As if aware of his musing regard, Judith stretched and opened her eyes, and yawned at him.
‘Good morning, my wild cat,’ he greeted her with a kiss.
‘You missed the hunt,’ she said with a sleepy smile.
‘No I didn’t,’ he contradicted with a grin. ‘I just had no inkling that I was the quarry.’ Judith blushed. ‘No matter, I can think of better ways to spend the day than aiming a bow at a driven deer or whatever. Besides, I’d rather not straddle a horse today.’
Her blush deepened and extended to include her throat and shoulders. ‘Are you angry with me about last night, Guy?’
‘Which part?’ he teased. ‘Where you froze Henry’s manhood in the fingerbowl, or when you drained mine to a husk?’
Judith bit her lip. Against her scarlet chagrin, her eyes were brilliant, almost topaz. ‘It was like drinking that yellow wine, I did not want to stop,’ she excused herself, hanging her head.
‘Drunk two nights in a row!’ he chaffed her. ‘What am I to do with you? No, don’t tell me, I haven’t the strength. Just don’t ask me to show you anything ever again, even if you are desperate to know! God’s life, it nearly killed me!’

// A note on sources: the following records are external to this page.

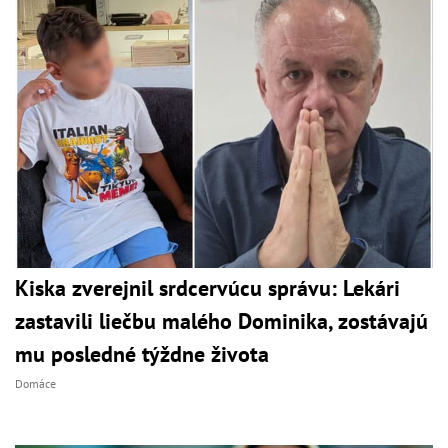
Kiska zverejnil srdcervúcu správu: Lekári
zastavili liečbu malého Dominika, zostávajú
mu posledné týždne života
Domáce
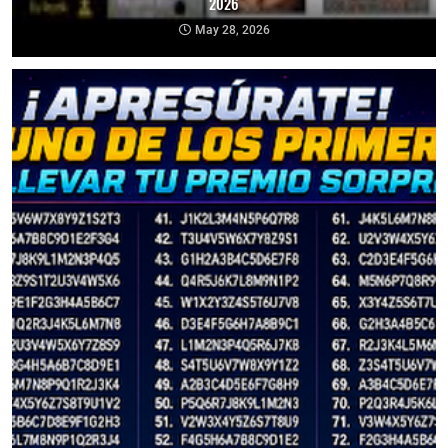
2026
May 28, 2026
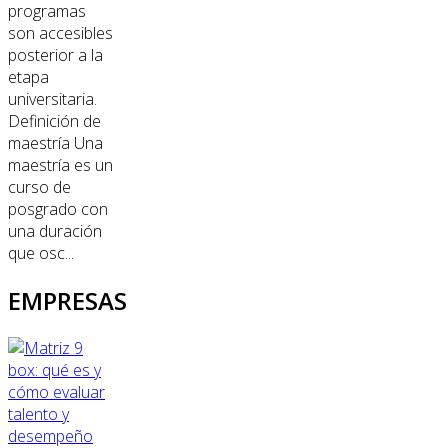
programas
son accesibles
posterior a la
etapa
universitaria.
Definición de
maestría Una
maestría es un
curso de
posgrado con
una duración
que osc...
EMPRESAS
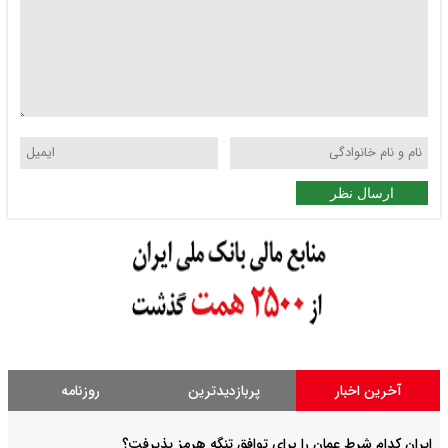
ارسال نظر
آخرین اخبار
پربازدیدترین
روزنامه
ایران کدام شرط عمان را برای توافق تنگه هرمز پذیرفت؟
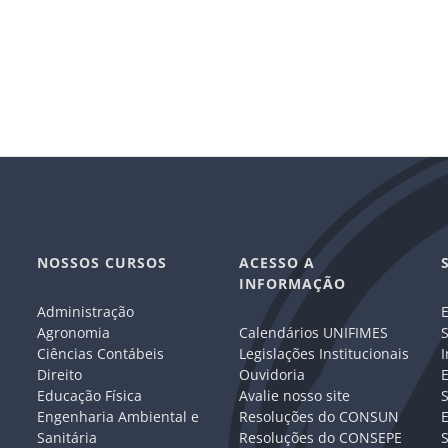
NOSSOS CURSOS
ACESSO A
INFORMAÇÃO
Administração
E
e
Agronomia
Calendários UNIFIMES
S
Ciências Contábeis
Legislações Institucionais
I
Direito
Ouvidoria
E
Educação Física
Avalie nosso site
S
Engenharia Ambiental e
Resoluções do CONSUN
Sanitária
Resoluções do CONSEPE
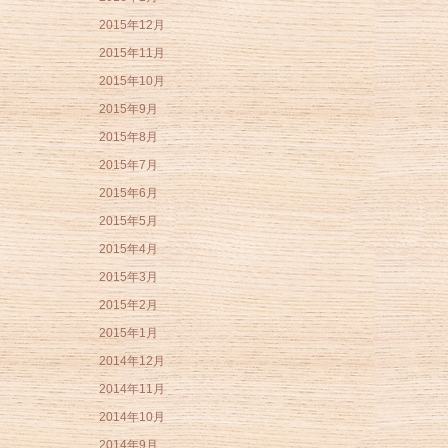
2015年12月
2015年11月
2015年10月
2015年9月
2015年8月
2015年7月
2015年6月
2015年5月
2015年4月
2015年3月
2015年2月
2015年1月
2014年12月
2014年11月
2014年10月
2014年9月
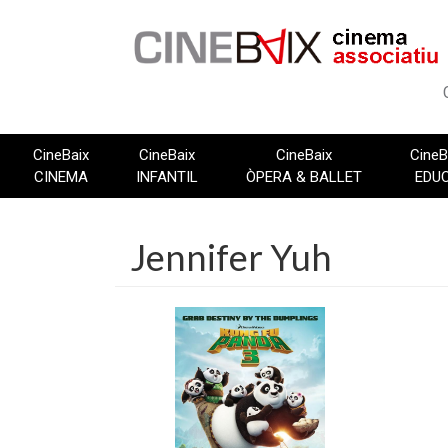
Vés
al
contingut
CineBaix
CineBaix
CineBaix
CineB
CINEMA
INFANTIL
ÒPERA & BALLET
EDU
Jennifer Yuh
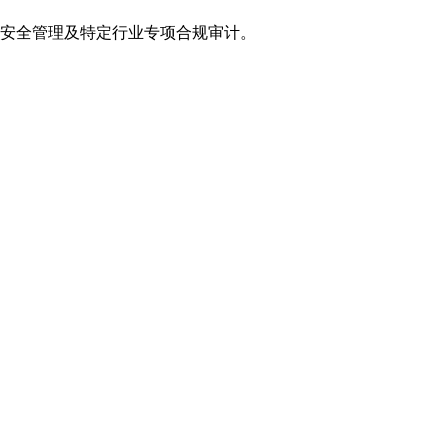
安全管理及特定行业专项合规审计。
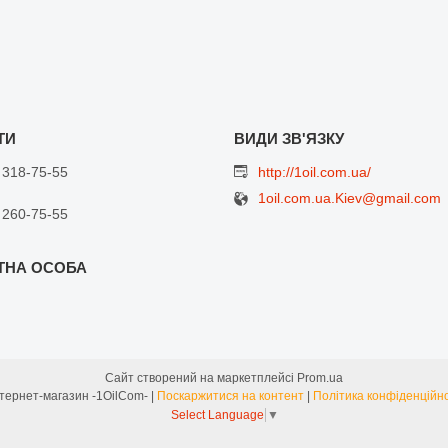
 318-75-55
http://1oil.com.ua/
1oil.com.ua.Kiev@gmail.com
 260-75-55
Сайт створений на маркетплейсі
Prom.ua
Интернет-магазин -1OilCom- |
Поскаржитися на контент
|
Політика конфіденційно
Select Language
▼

Judith fisted him in the ribs and he yelped. ‘But if you were content, it was worth it.’ He sobered, looking at her rosy, flustered face. ‘I have no objection to dying like that, unless it be four times a night!’
She slanted a quick glance through her lashes. ‘At least there will be naught left of you for Alais de Clare,’ she said with a return of her accustomed tartness and, sitting up, shook back her hair. The sunlight lit her eyes with sparkling glints of mica.
‘I don’t want Alais de Clare,’ Guyon answered, stretching. ‘Why settle for dross when you can have gold?’
Judith looked at him. ‘I am dreaming,’ she said pensively. ‘One day I am going to wake up alone and cold and realise I have been the dupe of illusion.’
‘What has happened to last night’s blind faith?’ He tugged a strand of her hair. ‘Isn’t it enough now?’
‘It’s not that, Guy,’ she answered, frowning. ‘It is the opposite. I have too much. It isn’t true.’
‘Never satisfied, are you?’ He put his arm around her. ‘What do you want me to do? Cut my other wrist for you as well and swear an undying oath?’